Romare Bearden 1912–1988
While best known for his collages, Romare Bearden used a variety of media to express himself as an artist. In addition to paintings and drawings, he created murals, tapestries, and posters, and in several instances he composed music to accompany his works. A gregarious man with a passion for jazz, he described art-making as “a kind of divine play.” Bearden grew up in Harlem and in Pittsburgh, and studied with George Grosz at the Art Students League in New York City.  Following service in an all-black regiment during World War II, he returned to New York, where he became immersed in a thriving art scene.  Bearden’s work reflects many influences: the places he lived and traveled, African American history and literature, and religious traditions and community rituals that bound people together. In 1987 President Ronald Reagan awarded him the National Medal of Arts.
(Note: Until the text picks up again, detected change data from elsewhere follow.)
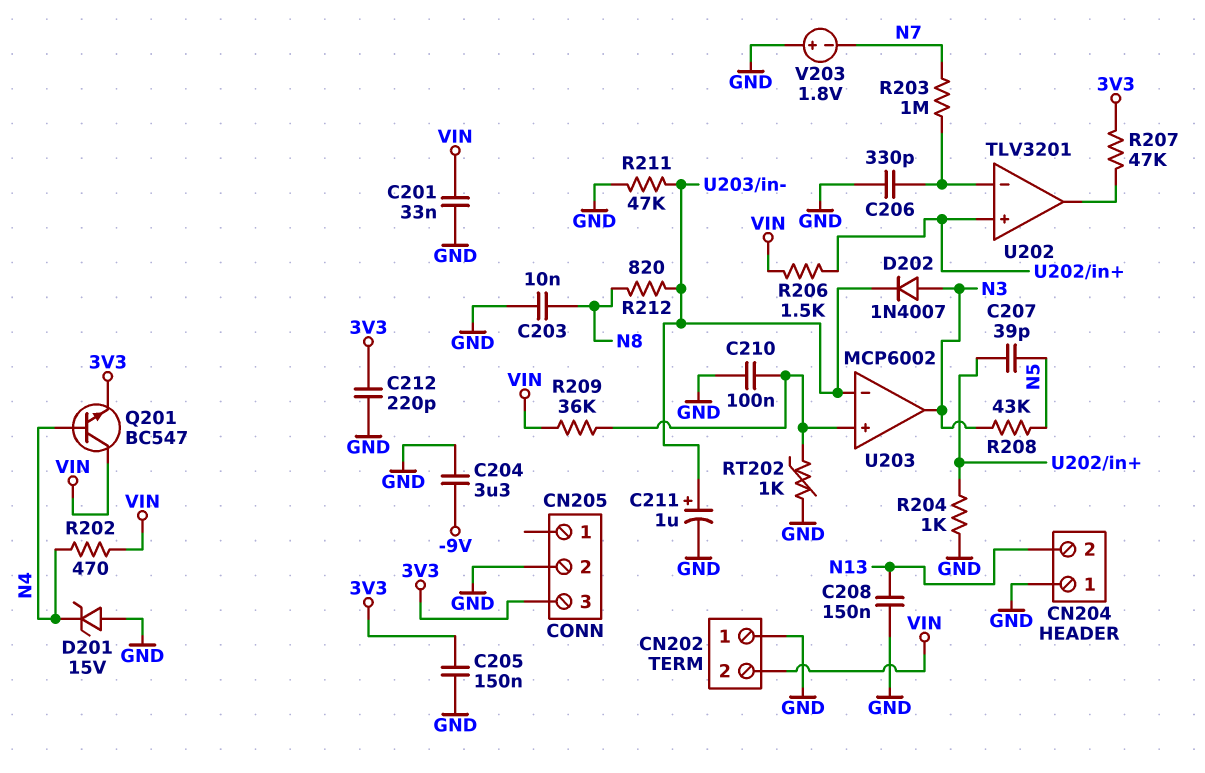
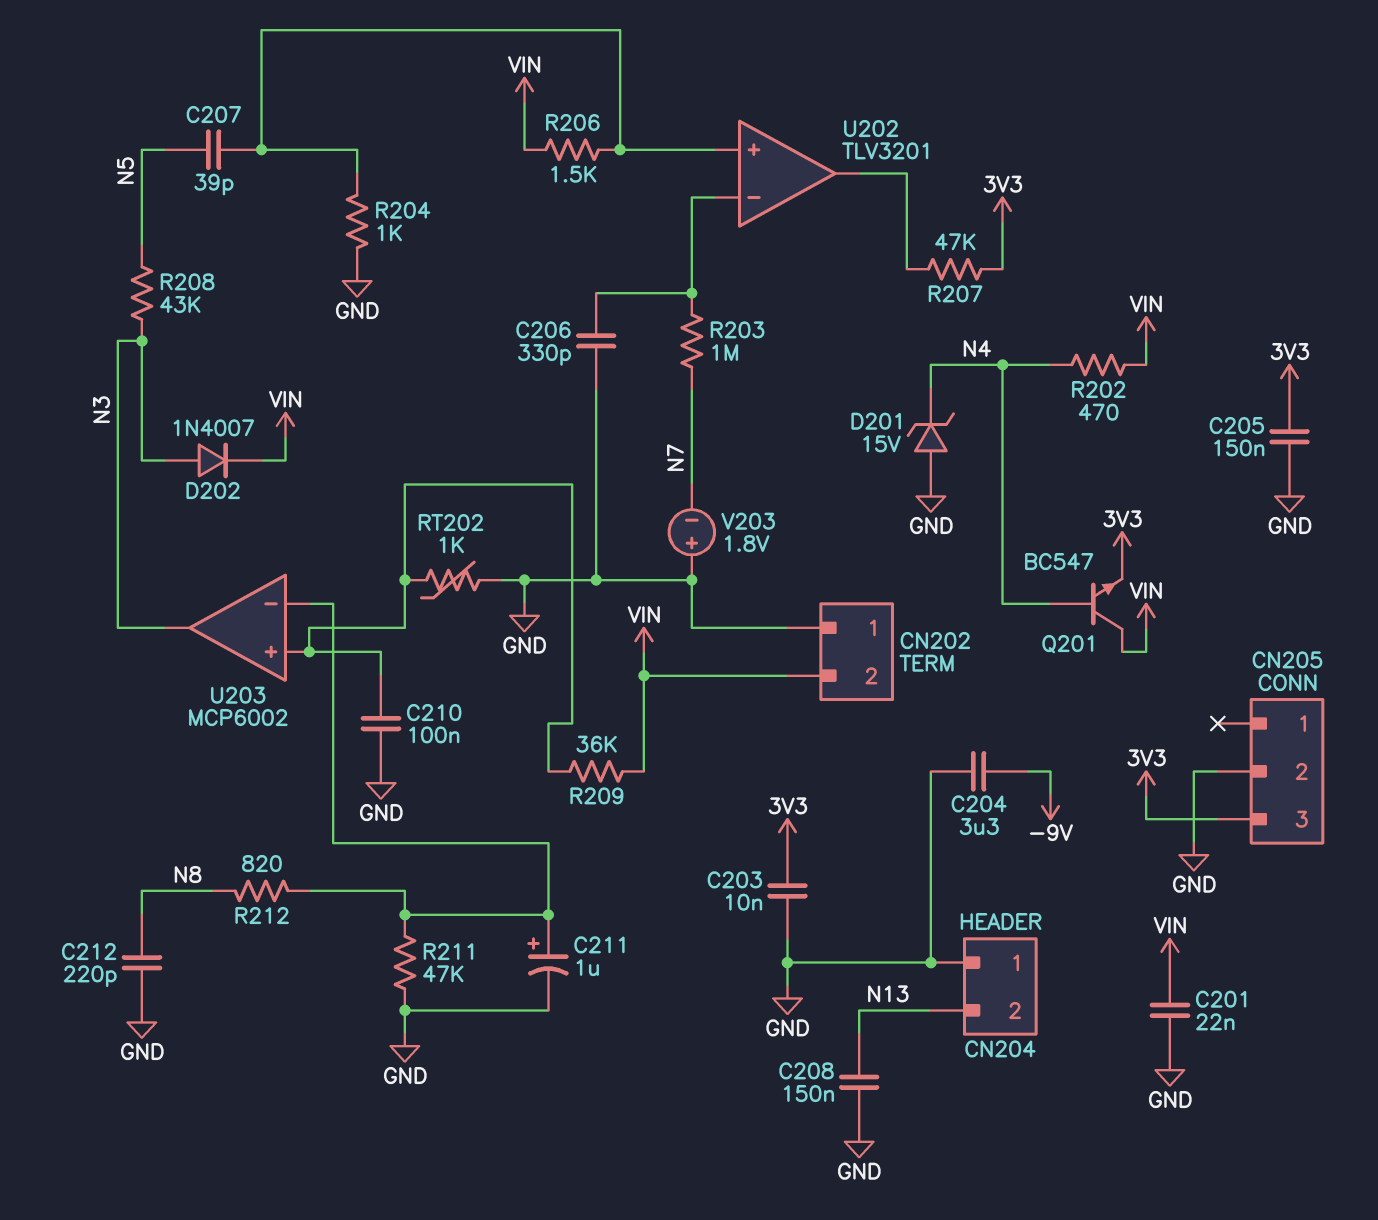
C201: 33nF (GND, VIN) -> 22nF (GND, VIN)
C203: 10nF (GND, N8) -> 10nF (3V3, GND)
C212: 220pF (3V3, GND) -> 220pF (GND, N8)
D202: diode 1N4007 (A N3, K U203/in-) -> diode 1N4007 (A N3, K VIN)

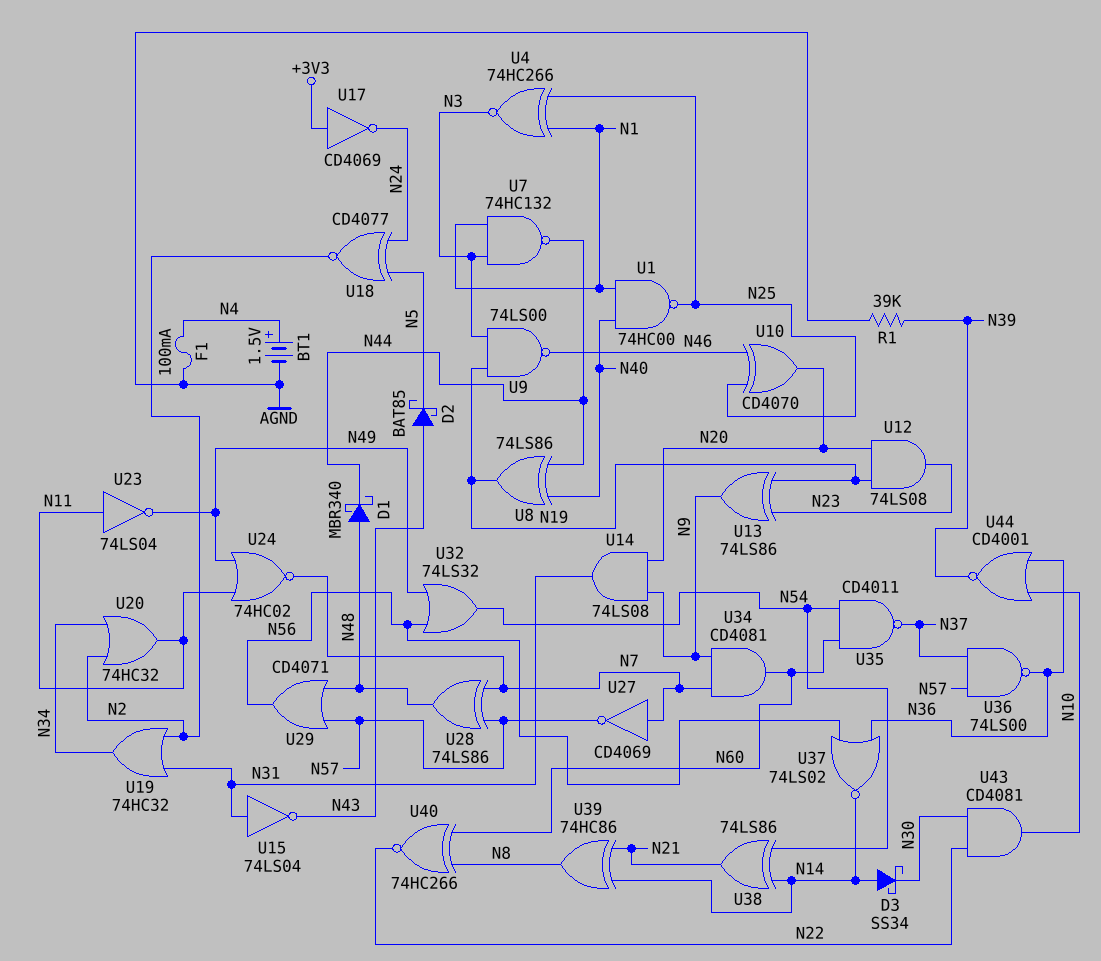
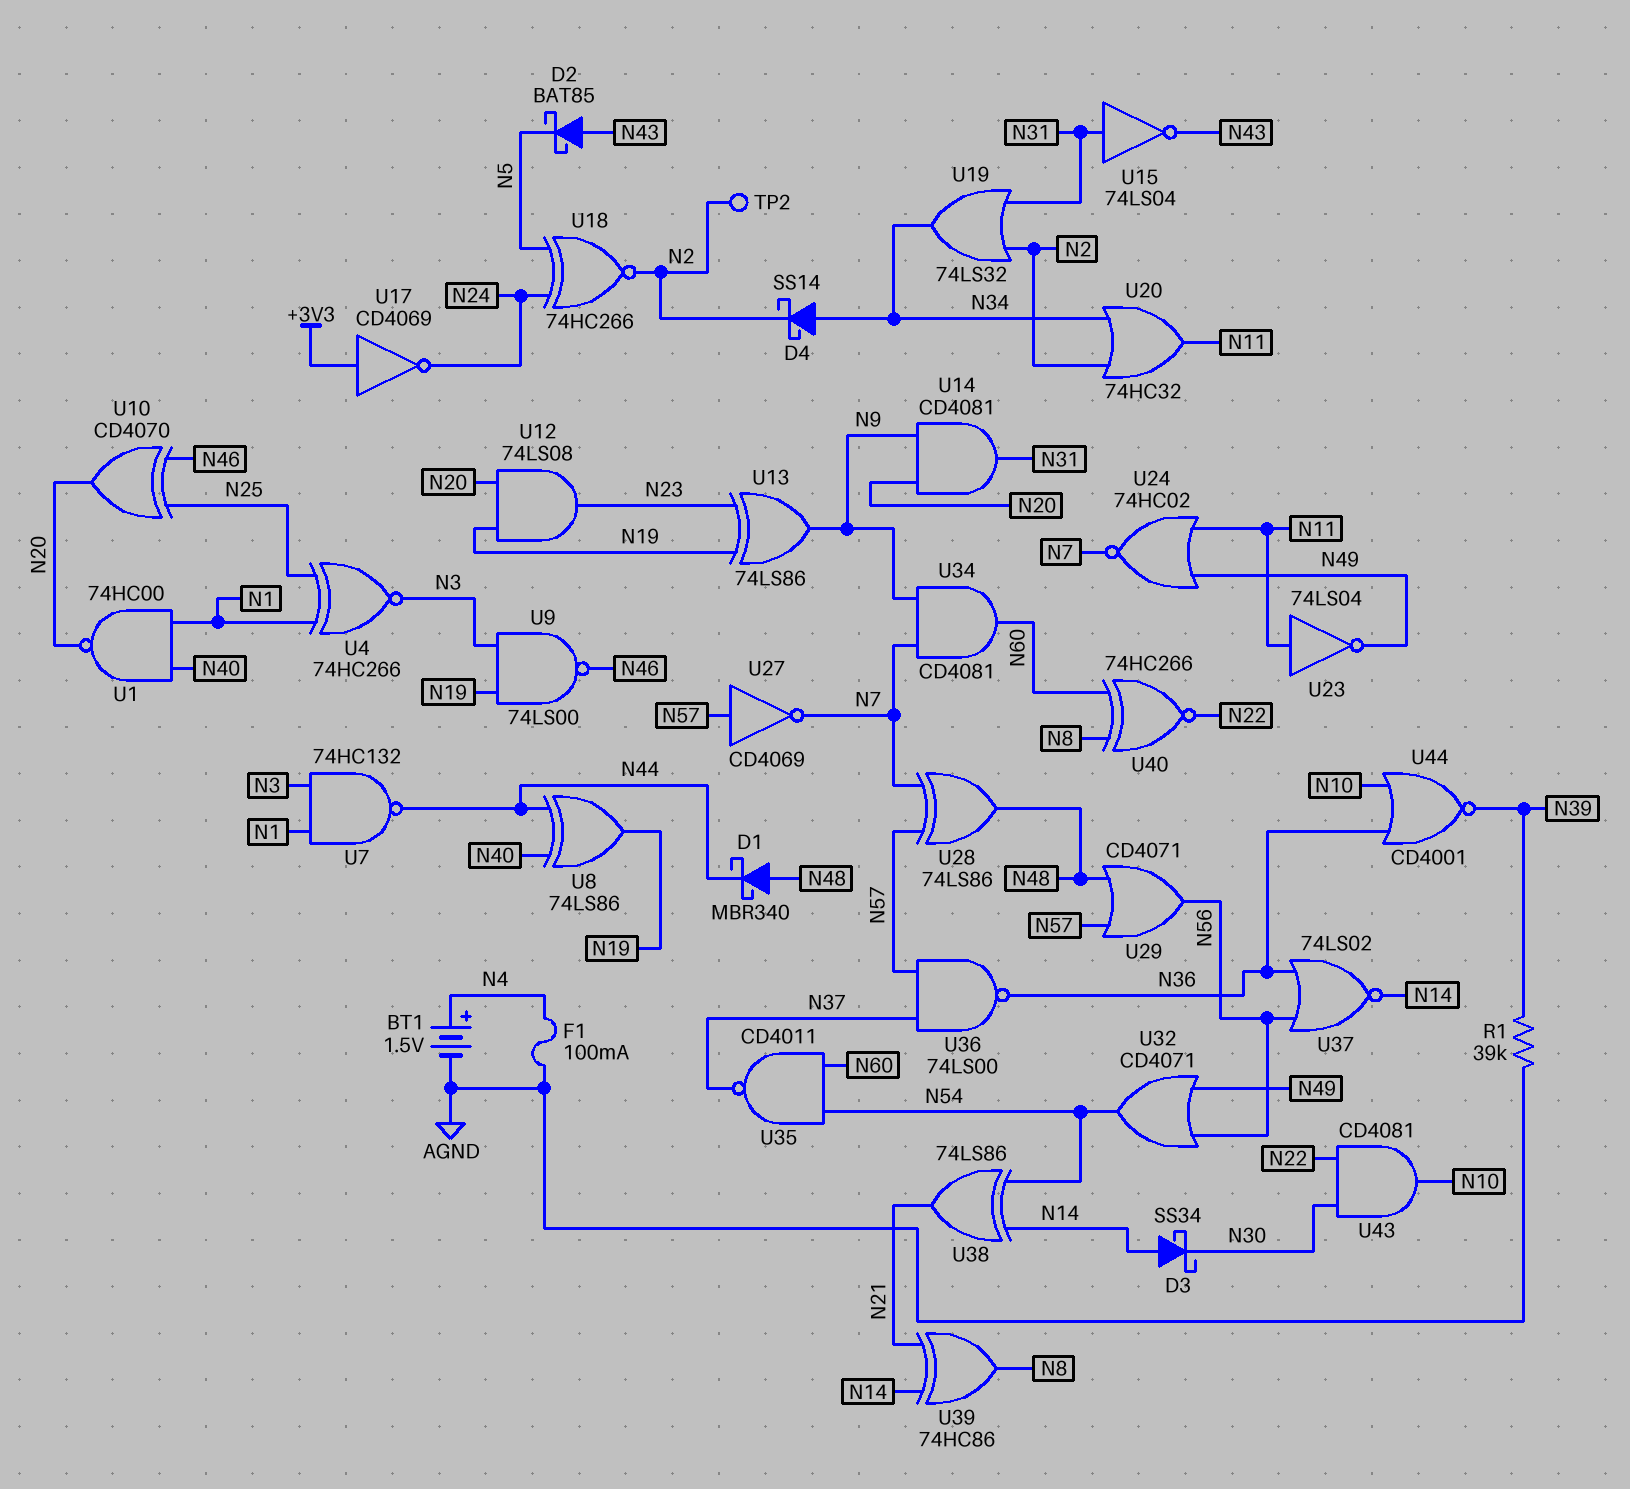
D4: none -> schottky SS14 (A N34, K N2)
TP2: none -> test point (N2)
U1: NAND 74HC00 (in N1, in N40, out N25) -> NAND 74HC00 (in N1, in N40, out N20)
U14: AND 74LS08 (in N9, in N20, out N31) -> AND CD4081 (in N9, in N20, out N31)
U18: XNOR CD4077 (in N5, in N24, out N2) -> XNOR 74HC266 (in N5, in N24, out N2)
U19: OR 74HC32 (in N2, in N31, out N34) -> OR 74LS32 (in N2, in N31, out N34)
U27: NOT CD4069 (in N7, out N57) -> NOT CD4069 (in N57, out N7)
U32: OR 74LS32 (in N49, in N56, out N54) -> OR CD4071 (in N49, in N56, out N54)

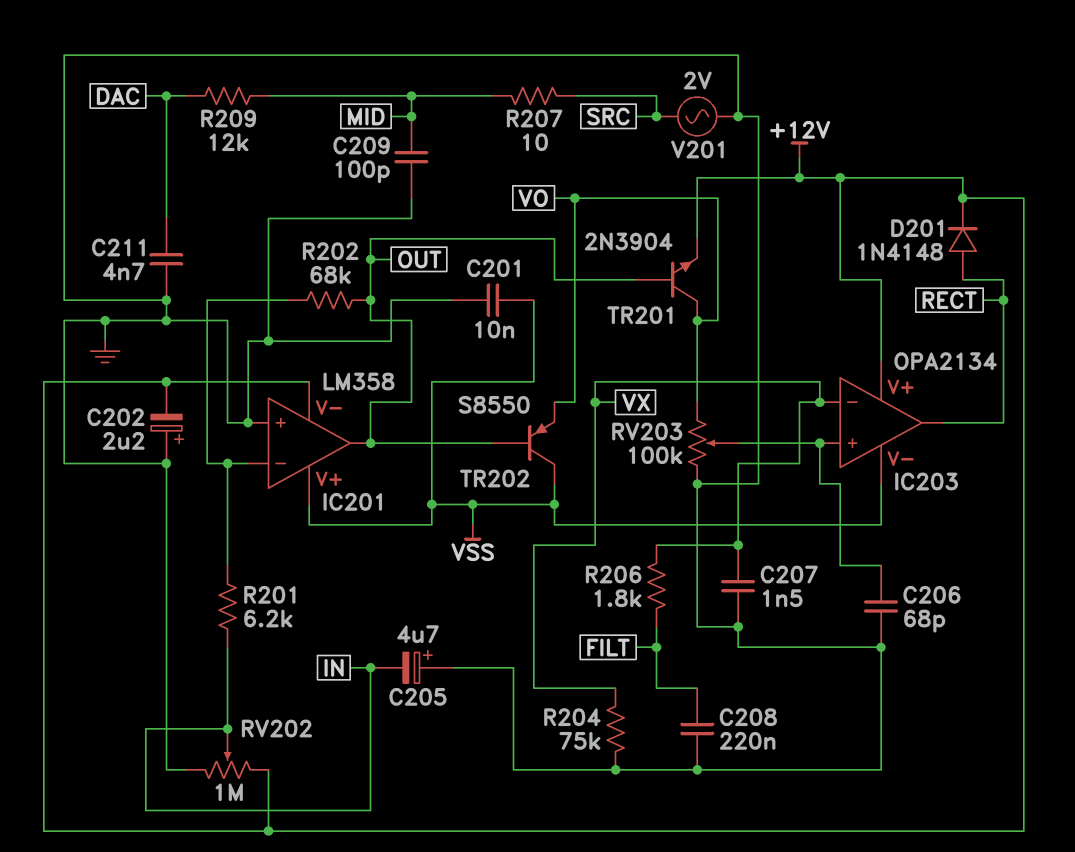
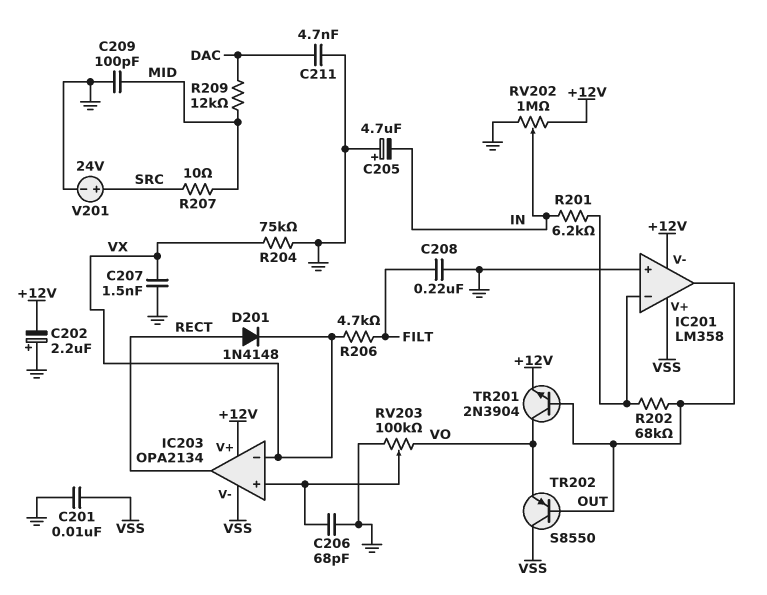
D201: diode 1N4148 (A RECT, K +12V) -> diode 1N4148 (A RECT, K VX)
R206: 1.8k (FILT, VX) -> 4.7k (FILT, VX)
V201: AC 2V (GND, SRC) -> 24V (plus SRC, minus GND)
Lorraine Hansberry 1930–1965
Lorraine Hansberry never finished several early attempts at playwriting. In 1956, however, she began work on a drama about a black family’s attempt to buy a house in a white neighborhood. This time she completed the play, fired by memories of how a similar experience had scarred her own family. Titled A Raisin in the Sun, it opened on Broadway to glowing reviews in March 1959. The following month Hansberry became the first African American playwright to win the coveted New York Drama Critic's Circle Award. A longtime civil rights activist, Hansberry soon emerged as an outspoken supporter of the movement’s increasing militancy. Declaring that African Americans had “a great deal to be angry about,” she warned that chaos could result if the federal government failed to move decisively to combat racial injustice.

Judith Jamison  b. 1944
This 1976 portrait shows thirty-two-year-old dancer Judith Jamison performing her signature role in Cry. The ballet—described as "a hymn to the sufferings and triumphant endurance of generations of black matriarchs"—made Jamison an international celebrity in the world of dance. It also marked a crowning moment in her partnership with Alvin Ailey, who had first recruited her to his dance company in 1965. About their collaboration, the New York Times dance critic raved, "Rarely have a choreographer and a dancer been in such accord." Jamison served as the principal dancer in the Alvin Ailey American Dance Theater until 1980, when she left to perform with Gregory Hines in the Broadway musical Sophisticated Ladies. In 1989, just prior to Ailey's untimely death, Jamison was appointed the artistic director of his company, a position she holds to this day.

Leontyne Price  b. 1927
Soprano Leontyne Price was the first African American opera singer to achieve stardom at home and on the international stage. Following vocal studies at the Juilliard School, she earned glowing reviews in 1952 for her performance as Bess in a popular revival of George Gershwin's Porgy and Bess. She went on to star in NBC's 1955 production of Giuseppe Verdi's  Tosca, becoming the first black singer to appear in an opera telecast. Her career steadily gained momentum with acclaimed performances in opera houses from San Francisco to Milan. In 1961, when she made her Metropolitan Opera debut as Leonora in Verdi's Il Trovatore, Price received a thunderous, forty-two minute ovation. For years she remained one of the Met’s brightest stars and one of the opera world's most admired performers.